PASSAGE GIVEN:
* * * * * * * * *

We used the cash received from Regency for the Midstream Business Contribution to paydown $570.4 million outstanding under the Credit Agreement. In addition, $51.1 million of our Senior Notes did not exchange in connection with the Midstream Business Contribution and remained outstanding following the contribution. However, having secured a sufficient number of consents as part of the exchange offer, we amended the indenture governing our Senior Notes to eliminate substantially all of the restrictive covenants and certain events of default pertaining to our Senior Notes. In October 2014 we amended the Credit Agreement to more of a traditional reserve-based facility with revised covenants and improved fee pricing.

* * * * * * * * *

OBJECTIVE: Condense the paragraph of the debt repayment passage that begins "We used the cash received from Regency" into a short list that keeps its main facts. The items that follow the passage come from a separate source.

Data items
* * * * * * * * *

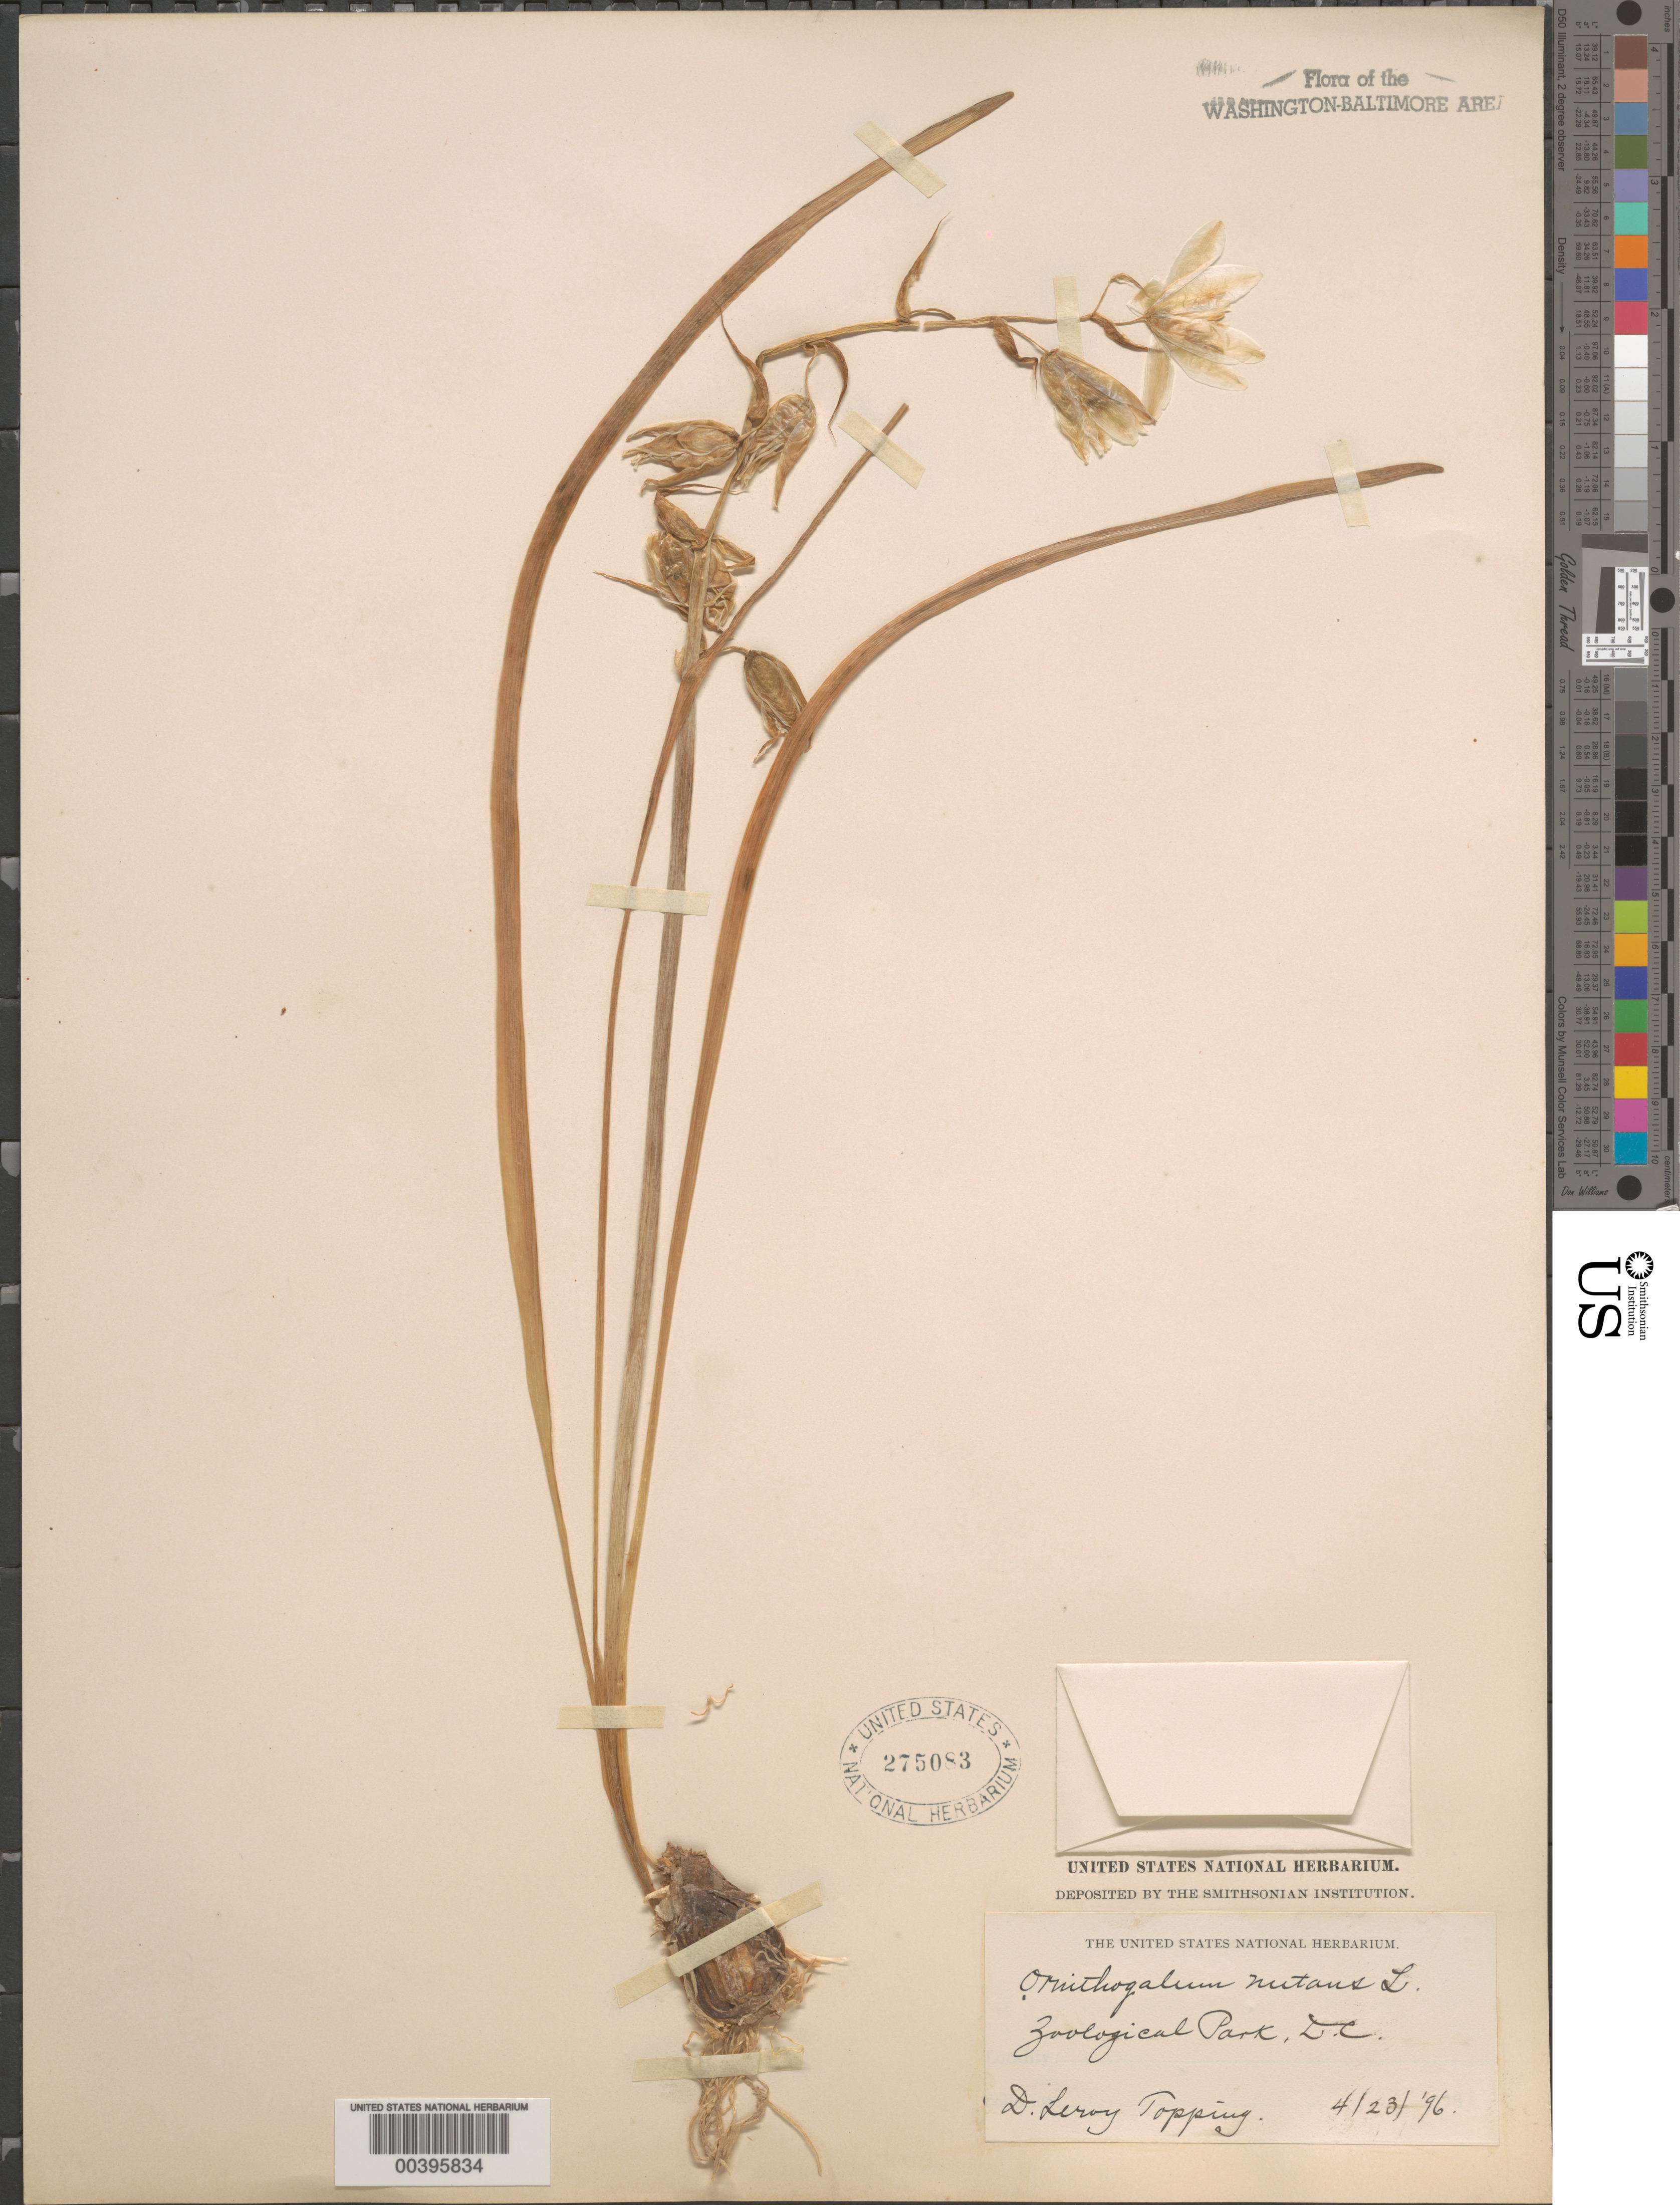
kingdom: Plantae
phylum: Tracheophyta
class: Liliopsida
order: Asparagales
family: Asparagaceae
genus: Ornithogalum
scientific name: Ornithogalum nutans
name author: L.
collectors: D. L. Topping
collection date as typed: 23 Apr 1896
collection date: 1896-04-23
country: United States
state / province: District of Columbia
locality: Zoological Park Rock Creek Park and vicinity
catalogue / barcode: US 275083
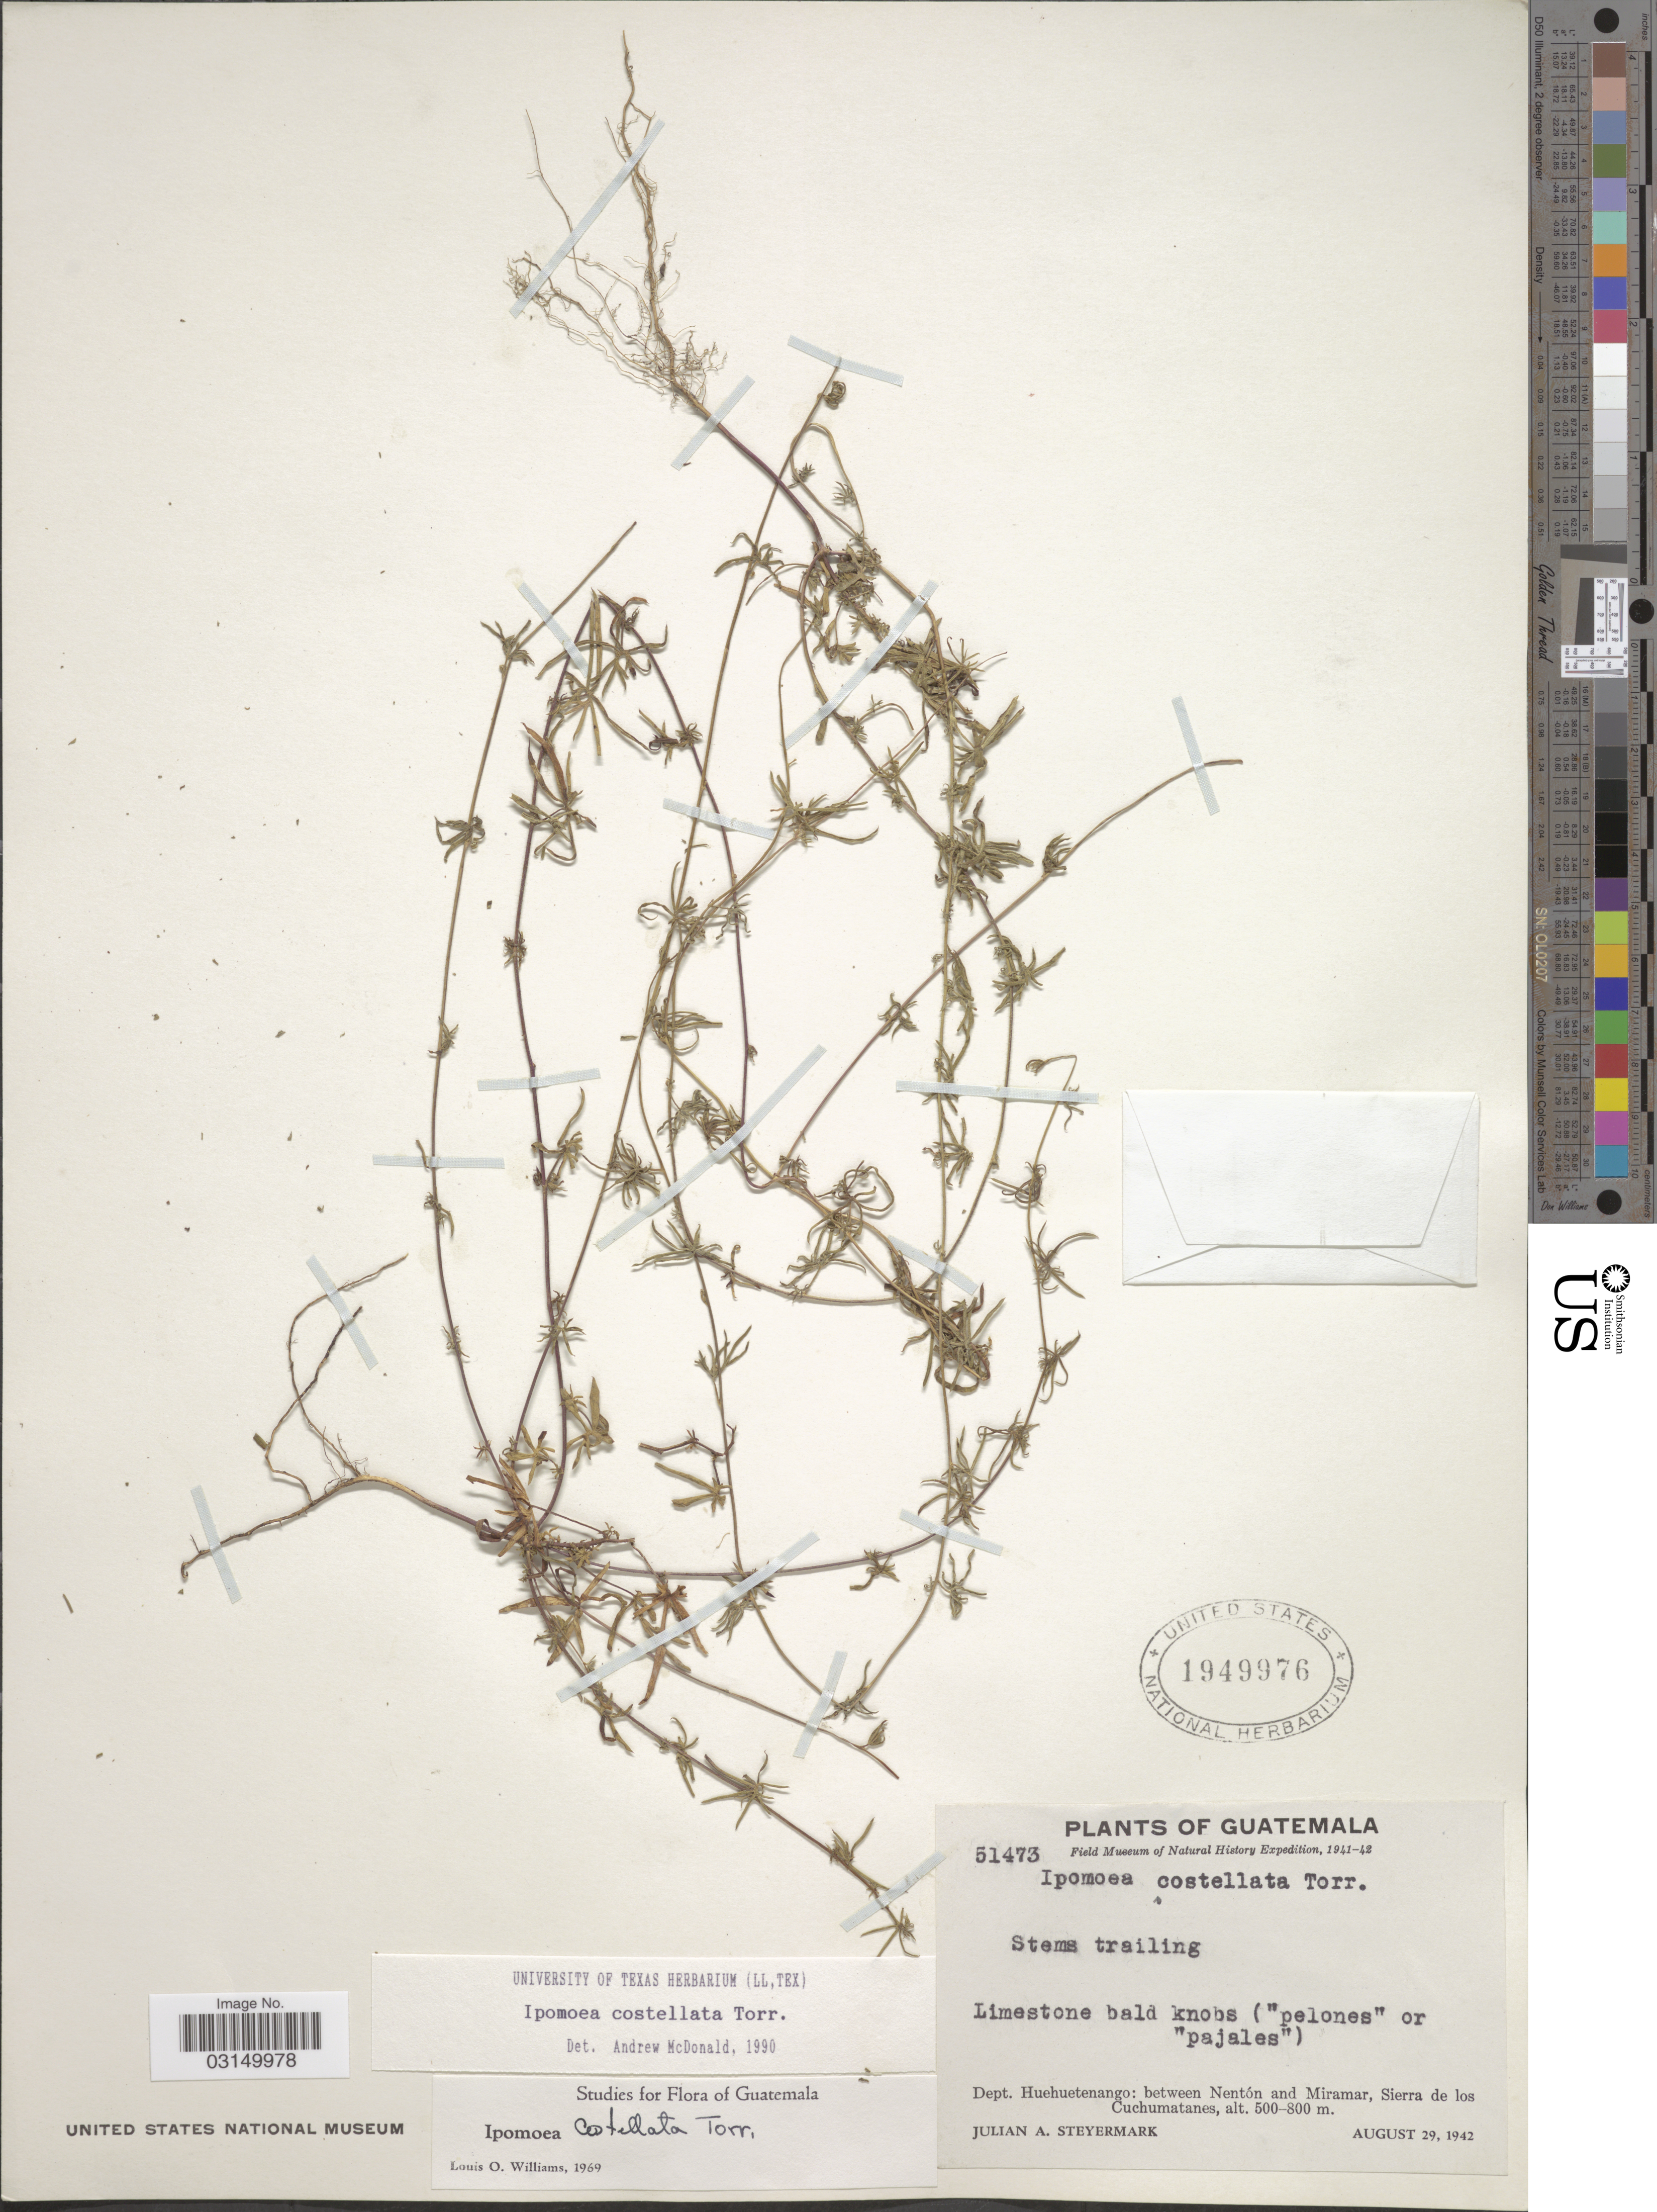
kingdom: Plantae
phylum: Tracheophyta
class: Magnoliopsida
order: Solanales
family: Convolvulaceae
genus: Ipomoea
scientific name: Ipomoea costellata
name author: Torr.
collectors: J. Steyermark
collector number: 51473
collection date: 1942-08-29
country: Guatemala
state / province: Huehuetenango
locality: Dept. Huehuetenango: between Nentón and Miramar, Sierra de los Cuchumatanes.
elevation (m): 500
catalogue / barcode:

* * * * * * * * *

RESPONSE TO THIS EXERCISE:
- Cash received from Regency for the Midstream Business Contribution paid down $570.4 million outstanding under the Credit Agreement.
- $51.1 million of the Senior Notes were not exchanged and remained outstanding after the contribution.
- Sufficient consents from the exchange offer allowed the indenture governing the Senior Notes to be amended, eliminating substantially all restrictive covenants and certain events of default.
- In October 2014 the Credit Agreement was amended into a more traditional reserve-based facility with revised covenants and improved fee pricing.